»»

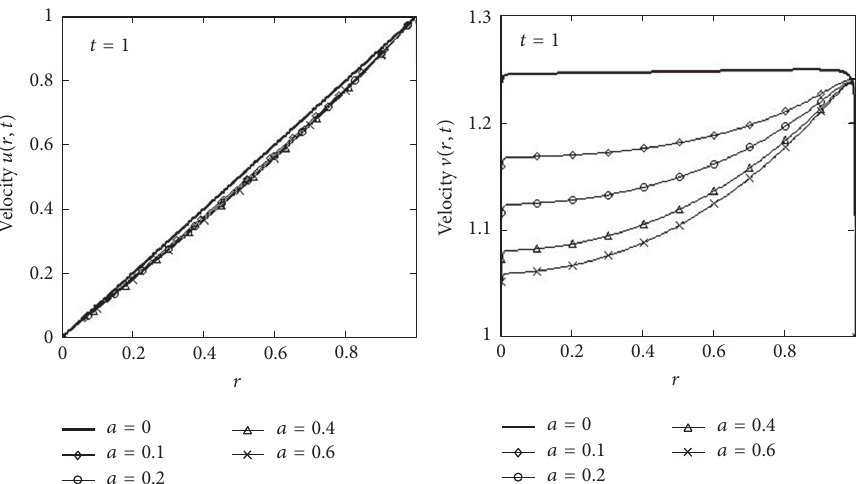
Figure 2: Profiles of azimuthal velocity 𝑢(𝑟, 𝑡) and axial velocity V (𝑟, 𝑡) for 𝑡 = 1 and different values of the scale parameter 𝑎 .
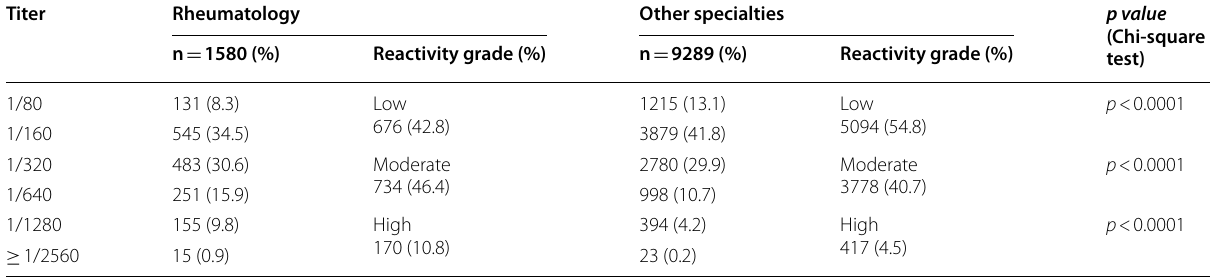
Table 1 HEp-2-IIF titers in 10,869 positive samples, according to referral specialty (rheumatology versus other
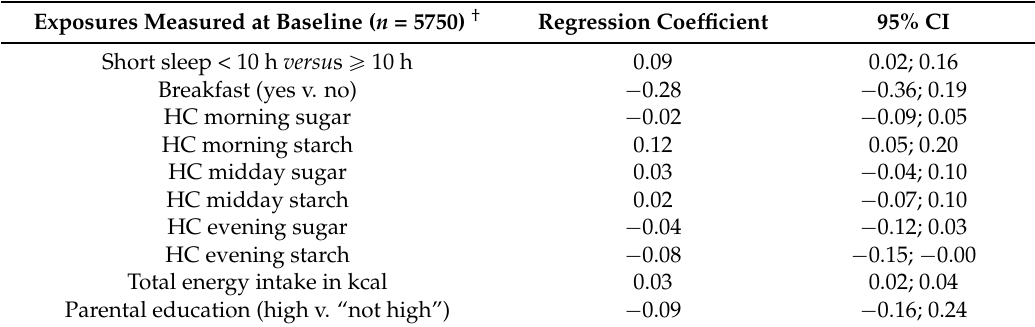
Table 3. High carbohydrate intake from sugar and starch at three times of day and short sleep duration and association with BMI z-scores at baseline, adjusted for age, sex and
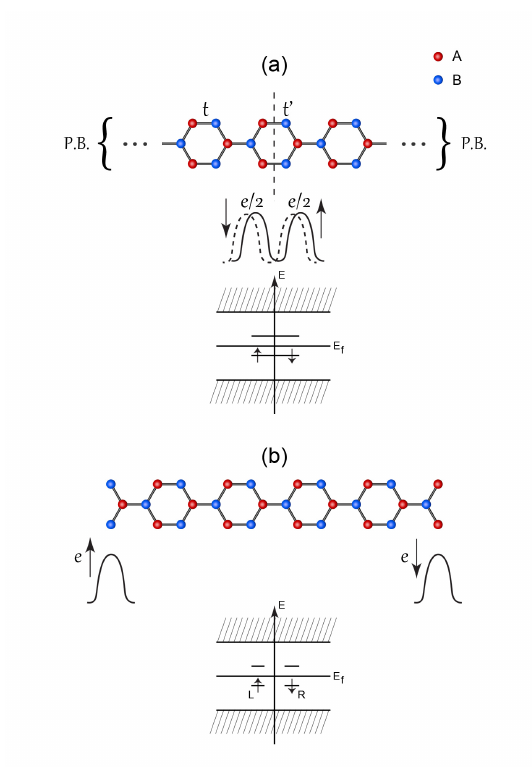
Figure 8. ( a ) Periodic armchair graphene nanoribbon (AGNR) with shortest width and modified hopping t (cid:48) between two neighboring zigzag edges at center. P.B. represent periodic boundary conditions. A schematic illustration of the probability densities of the soliton gap states is also shown. Some overlap between its left and right probability densities occurs if the hopping between these two edges, i.e., t (cid:48) , is non-zero. The energy spectrum of the gap states for a finite on-site electron repulsion U is also shown. In the limit of small U , the energy splitting of the solitonic gap states vanishes and the energies approach zero. ( b ) In the limit t (cid:48) 0 (corresponding to cutting of the bond), a rectangular → AGNR is realized. The solutions change qualitatively: antiferromagnetically coupled integer charges develop that are localized on the left (L) and right (R) zigzag edges.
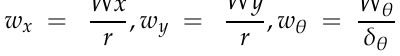
Table 2. Description of the native algorithm of branch and bound scan matcher.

««

### PROBLEM STATEMENT
Lines containing "Figure" in the records above: how many are there? Give only the number.

### SOLUTION
2